I'd say less then half the guests bothered to respond. I have tried all
different sort of tactics too. I figured email would be easy for people to
reply. Didn't work. Do people have a problem with understanding what RSVP
actually means? Maybe the french throws people. It means RESPOND. It
doesn't mean call me if you can come or call me if you can't. I've been
wanting to start an email/internet campaign to come up with a phrase that
would actually encourage folks to respond. So, for those of you out there
that have received party invitations in the past that you have just let slip
or slide, what does RSVP mean to you? What word or phrase would help you to
call the party giver and let her know if you will attend or not? I would
also say that you have every right to know if these children will be
attending this party. It is completely appropriate for you to slip a
reminder in the art folder or to call their houses
and ask. Don't assume anything. This problem seems to be more pervasive in
mellow, laid back California then in other parts of the country.

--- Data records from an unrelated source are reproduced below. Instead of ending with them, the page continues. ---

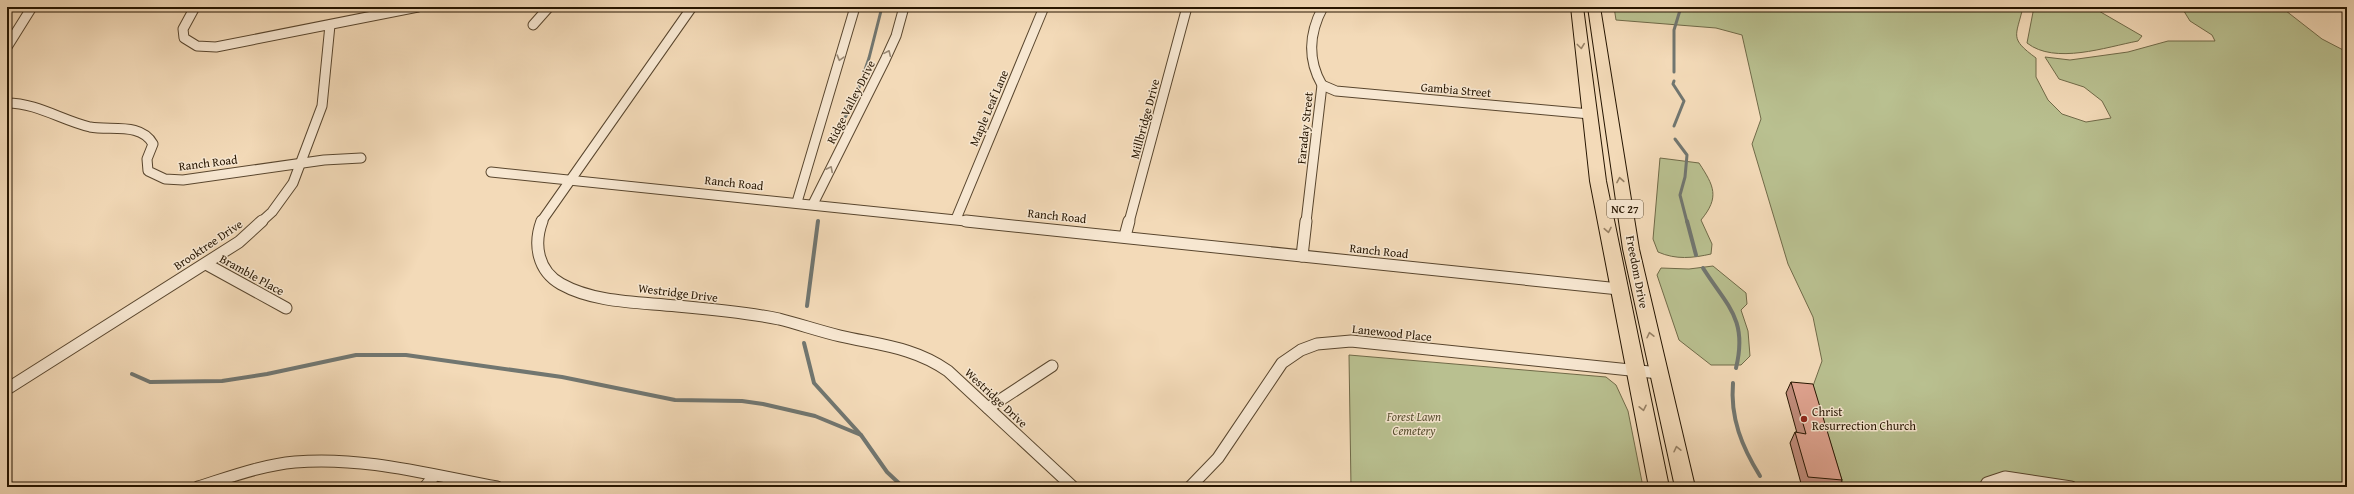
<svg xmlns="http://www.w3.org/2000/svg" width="2354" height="494" font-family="'Gentium Book Plus',serif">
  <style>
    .green { fill: #b9c090; stroke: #706a48 }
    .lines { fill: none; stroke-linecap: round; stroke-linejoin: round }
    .stream-far1 { stroke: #717670; stroke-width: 3 }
    .stream { stroke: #717670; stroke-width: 4 }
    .street-far1-casing { stroke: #59462e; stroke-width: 11 }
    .street-casing { stroke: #59462e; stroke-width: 13 }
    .primary-casing { stroke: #261500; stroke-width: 2 }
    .street-far1 { stroke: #f7e7d1; stroke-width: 9 }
    .street { stroke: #f7e7d1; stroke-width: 11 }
    .primary { fill: #f3dab8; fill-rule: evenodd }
    .wall { fill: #c18c7c; stroke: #261500 }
    .building { fill: #e0a390; stroke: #261500 }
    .oneway { stroke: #978165 }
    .oneway2 { stroke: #998873 }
    .poi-dot { fill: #8f2418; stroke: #f7e7d1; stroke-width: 1.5 }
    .labels { text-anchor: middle; stroke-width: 3; stroke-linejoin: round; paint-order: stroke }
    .shield { fill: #f7e7d1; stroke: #65543f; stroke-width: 1 }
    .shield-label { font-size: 11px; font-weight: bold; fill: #261500 }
    .street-label { font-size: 12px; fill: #261500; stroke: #f7e7d1 }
    .poi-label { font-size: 12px; fill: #261500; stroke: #f7e7d1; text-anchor: start }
    .park-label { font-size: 12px; font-style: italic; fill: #595132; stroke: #f7e7d1 }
  </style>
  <rect width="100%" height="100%" fill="#f3dab8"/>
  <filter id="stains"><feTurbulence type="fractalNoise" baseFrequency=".005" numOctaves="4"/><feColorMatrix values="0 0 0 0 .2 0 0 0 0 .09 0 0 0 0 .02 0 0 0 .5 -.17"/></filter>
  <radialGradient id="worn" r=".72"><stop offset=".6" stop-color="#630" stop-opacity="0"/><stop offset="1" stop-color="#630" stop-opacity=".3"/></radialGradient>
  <g class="green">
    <path d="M 1614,7 L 2023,7 C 2016,37 2009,38 2036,58 L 2036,77 L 2048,100 L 2062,114 L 2086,122 L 2111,118 L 2102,101 L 2084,87 L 2059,79 L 2045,57 L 2070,60 L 2128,52 L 2168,41 L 2215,41 L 2212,35 L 2190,21 L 2182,8 L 2184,7 L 2281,7 L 2322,39 L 2347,52 L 2347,487 L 1844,487 L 1813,386 L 1822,361 L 1813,317 L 1788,264 L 1752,144 L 1761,119 L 1742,35 L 1716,28 L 1616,20 Z"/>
    <path d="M 2034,7 L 2092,7 L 2142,36 L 2138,41 C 2106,47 2055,65 2027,43 Z"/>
    <path d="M 1660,158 L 1699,163 C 1714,186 1720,197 1701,220 L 1712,244 L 1711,254 C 1693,258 1676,260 1658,252 L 1653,239 Z"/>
    <polygon points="1713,266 1746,293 1747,304 1741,310 1748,331 1750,356 1741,365 1711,365 1679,340 1657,275 1661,268 1689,269"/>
    <polygon points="1349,355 1606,377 1616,385 1628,411 1643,487 1351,487"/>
  </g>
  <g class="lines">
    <g class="stream-far1">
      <polyline points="1674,72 1674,30 1681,7"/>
      <polyline points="1674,81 1673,84 1684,101 1674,126"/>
      <polyline points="831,139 853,105 869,58 882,7"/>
      <polyline points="1675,139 1687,155 1685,177 1680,195 1687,222"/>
    </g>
    <g class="stream">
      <polyline points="1687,221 1696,255"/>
      <path d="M 1703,268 C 1727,306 1748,319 1736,368"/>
      <polyline points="807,306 818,221"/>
      <polyline points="804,343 814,383 861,435 887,472 903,487"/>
      <polyline points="132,374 150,382 222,381 267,374 356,355 406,355 562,377 675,400 742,401 763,404 815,416 861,435"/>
      <path d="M 1733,383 C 1730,418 1742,447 1760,476"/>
    </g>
    <g class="street-far1-casing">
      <g id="street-far1">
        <polyline points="195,7 183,29 184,38 197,46 216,47 418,7"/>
        <polyline points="2345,7 2347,10"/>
        <polyline points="533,25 549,7"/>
        <polyline points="7,47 32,7"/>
        <polyline points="1322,85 1336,91 1590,114"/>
        <path d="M 7,103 C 37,103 61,120 90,127 C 110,131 141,122 153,144 L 147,159 L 148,171 L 165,179 L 183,180 L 324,160 L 361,158"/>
        <polyline points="491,172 975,222"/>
        <polyline points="797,202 855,7"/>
        <polyline points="813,204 885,60 896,36 904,7"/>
        <polyline points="956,219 1044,7"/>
        <polyline points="261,222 272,212 293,183 322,106 330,25"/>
        <polyline points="541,222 692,7"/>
        <polyline points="1129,222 1187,7"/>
        <path d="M 1306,222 L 1322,85 C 1307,59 1309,33 1323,7"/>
      </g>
    </g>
    <g class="street-casing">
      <g id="street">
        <path d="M 542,221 C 533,245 538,271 561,284 C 595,303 639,302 677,306 C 711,309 745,312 779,319 C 799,324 819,331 840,336 C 879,345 914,347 948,371 L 1073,487"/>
        <polyline points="966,221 1619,289"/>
        <polyline points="1125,236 1129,221"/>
        <polyline points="1302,256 1306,221"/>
        <polyline points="206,264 286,308"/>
        <polyline points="7,389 239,242 262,221"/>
        <polyline points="988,408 1052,366"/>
        <path d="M 198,487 C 230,477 262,465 295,462 C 363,456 431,475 497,487"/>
        <polyline points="425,487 434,476"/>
        <polyline points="1190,487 1218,458 1282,363 1301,350 1317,344 1351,341 1659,373"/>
        <polyline points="1985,487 1987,483 2005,477 2071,487"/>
      </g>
    </g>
    <g class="primary-casing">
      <g id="primary">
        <polygon points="1571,7 1583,7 1606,181 1669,487 1649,487 1590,181"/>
        <polygon points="1588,7 1600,7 1639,249 1695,487 1675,487 1623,249"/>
      </g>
    </g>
    <use href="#street-far1" class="street-far1"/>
    <use href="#street" class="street"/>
    <use href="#primary" class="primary"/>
  </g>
  <polygon class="wall" points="1791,382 1842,480 1839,487 1802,487 1790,443 1795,432 1797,433 1786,393"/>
  <polygon class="building" points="1791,382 1813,384 1842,480 1808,477 1795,432 1806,434"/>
  <defs><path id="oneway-chevron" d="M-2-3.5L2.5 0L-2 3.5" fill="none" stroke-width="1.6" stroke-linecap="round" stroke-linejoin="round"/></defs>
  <g class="oneway">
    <use href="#oneway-chevron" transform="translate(1581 46) rotate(83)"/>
    <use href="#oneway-chevron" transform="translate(1620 180) rotate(-100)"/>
    <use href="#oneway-chevron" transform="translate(1608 230) rotate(79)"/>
    <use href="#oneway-chevron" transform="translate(1650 335) rotate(-103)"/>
    <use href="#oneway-chevron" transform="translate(1643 408) rotate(78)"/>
    <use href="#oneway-chevron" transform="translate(1677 449) rotate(-103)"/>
  </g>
  <g class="oneway2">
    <use href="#oneway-chevron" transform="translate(888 53) rotate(-66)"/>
    <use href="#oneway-chevron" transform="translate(840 58) rotate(106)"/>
    <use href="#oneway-chevron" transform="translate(830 169) rotate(-63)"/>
  </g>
  <circle class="poi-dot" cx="1804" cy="419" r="4"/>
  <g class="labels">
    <rect class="shield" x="1607" y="200" width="36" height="18" rx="3"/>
    <g class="shield-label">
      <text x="1625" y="213">NC 27</text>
    </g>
    <g class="street-label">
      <text transform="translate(1456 90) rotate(5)" y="4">Gambia Street</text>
      <text transform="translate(851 102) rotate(-63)" y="4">Ridge Valley Drive</text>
      <text transform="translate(989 108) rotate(-67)" y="4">Maple Leaf Lane</text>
      <text transform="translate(1145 119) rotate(-75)" y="4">Millbridge Drive</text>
      <text transform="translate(1305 128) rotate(-84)" y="4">Faraday Street</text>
      <text transform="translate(208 163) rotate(-7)" y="4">Ranch Road</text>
      <text transform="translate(734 183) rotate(6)" y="4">Ranch Road</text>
      <text transform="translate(1057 216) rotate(6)" y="4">Ranch Road</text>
      <text transform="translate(208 245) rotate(-34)" y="4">Brooktree Drive</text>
      <text transform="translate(1379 251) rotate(6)" y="4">Ranch Road</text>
      <text transform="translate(1637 272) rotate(79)" y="4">Freedom Drive</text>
      <text transform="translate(252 275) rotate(29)" y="4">Bramble Place</text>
      <text transform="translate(678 293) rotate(7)" y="4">Westridge Drive</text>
      <text transform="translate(1392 333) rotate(6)" y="4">Lanewood Place</text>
      <text transform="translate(996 398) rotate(43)" y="4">Westridge Drive</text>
    </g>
    <g class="poi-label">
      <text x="1812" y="416">Christ<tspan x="1812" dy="14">Resurrection Church</tspan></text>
    </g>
    <g class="park-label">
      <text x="1414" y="421">Forest Lawn<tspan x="1414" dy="14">Cemetery</tspan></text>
    </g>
  </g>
  <rect width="2354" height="494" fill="none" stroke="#f3dab8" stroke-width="24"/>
  <rect x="8" y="8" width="2338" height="478" fill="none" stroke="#261500" stroke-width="2"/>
  <rect x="12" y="12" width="2330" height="470" fill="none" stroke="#261500"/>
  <rect width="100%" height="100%" filter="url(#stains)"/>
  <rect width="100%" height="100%" fill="url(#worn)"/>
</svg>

I've hosted 2 parties recently and had the same experience. One was an
adult party and the other was my daughter's 4th birthday party where I also
invited all the kids at the pre-school. In both cases the RSVP rate was
less than half by the date of RSVP requested on the invitation. I stomped
around the house and complained to my husband about the lack of civil
behavior in our modern society but it didn't do much for determining how
many guests would show up at my party. I then got on the phone and started
calling. As a gracious host I think you need to always treat guests with
respect and be as nice as you can when calling. In my case I said something
like 'Hi, this is Kathy. I was just calling to see if you'll be able to
join us for the birthday party this weekend (at this point they usually
profusely apologize for not responding).' You can then say something like
'Don't feel bad, you are not in the minority I'm having to follow up with
lots of people, I understand everyone is really busy these days. We would
love to have you join us for the party.' It hopefully minimizes the
embarrassment of not responding and gives you the headcount that you need to
adequately plan the party. For the pre-school parents I asked people as I
ran into them at pick up and drop off times and then called the ones I
hadn't seen. A note is probably OK but you still may not get a response
which really leaves you looking like a pest if you still have to call them.
Another friend of mine didn't call and then scrambled on the day of the
party to fit in 2 kids that showed up without RSVPing. She asked close
friends to 'loan' their goodie bags to the extra guests and scrambled to
find food for the kids since the party was a fixed seating type of thing.